EXERCISE DATA:

------

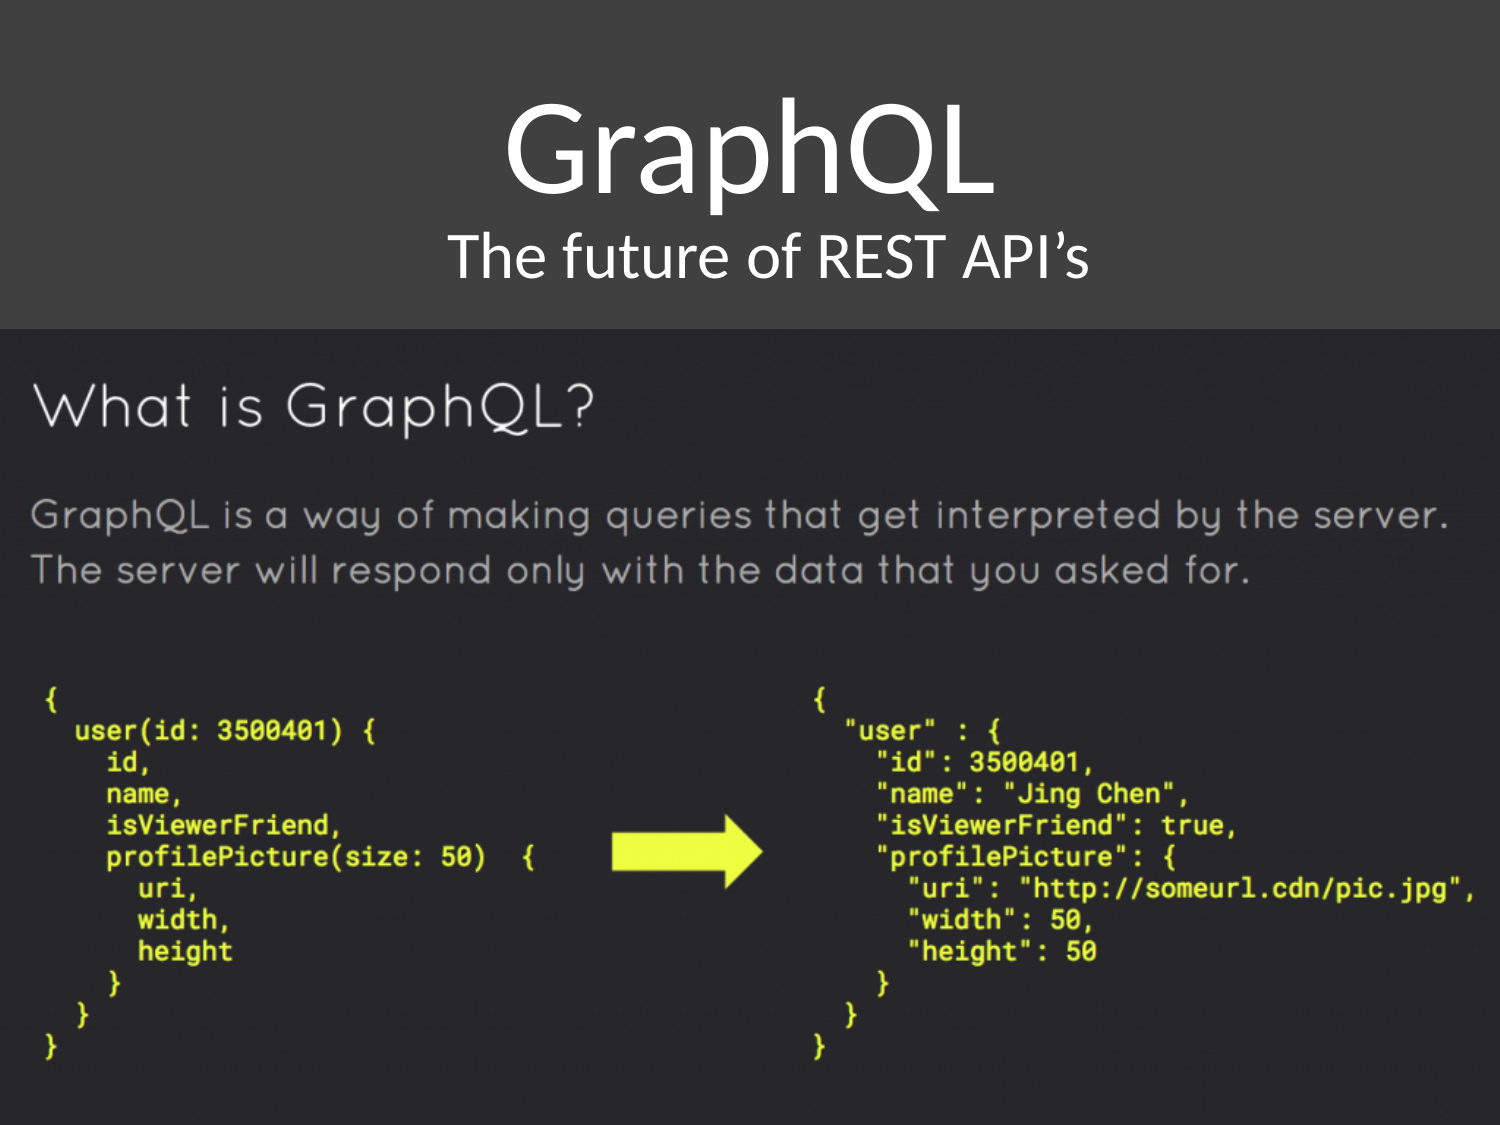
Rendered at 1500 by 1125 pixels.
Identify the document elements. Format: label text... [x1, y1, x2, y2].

picture [0, 329, 1500, 1125]
text_box The future of REST API’s [432, 204, 1106, 300]
title GraphQL [75, 45, 1425, 233]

------

Copy each entry above exactly; drop the pictures.

Rendered at 1500 by 1125 pixels.
Identify the document elements. Format: label text... [x1, y1, x2, y2].

picture [0, 329, 1500, 1125]
text_box The future of REST API’s [432, 204, 1106, 300]
title GraphQL [75, 45, 1425, 233]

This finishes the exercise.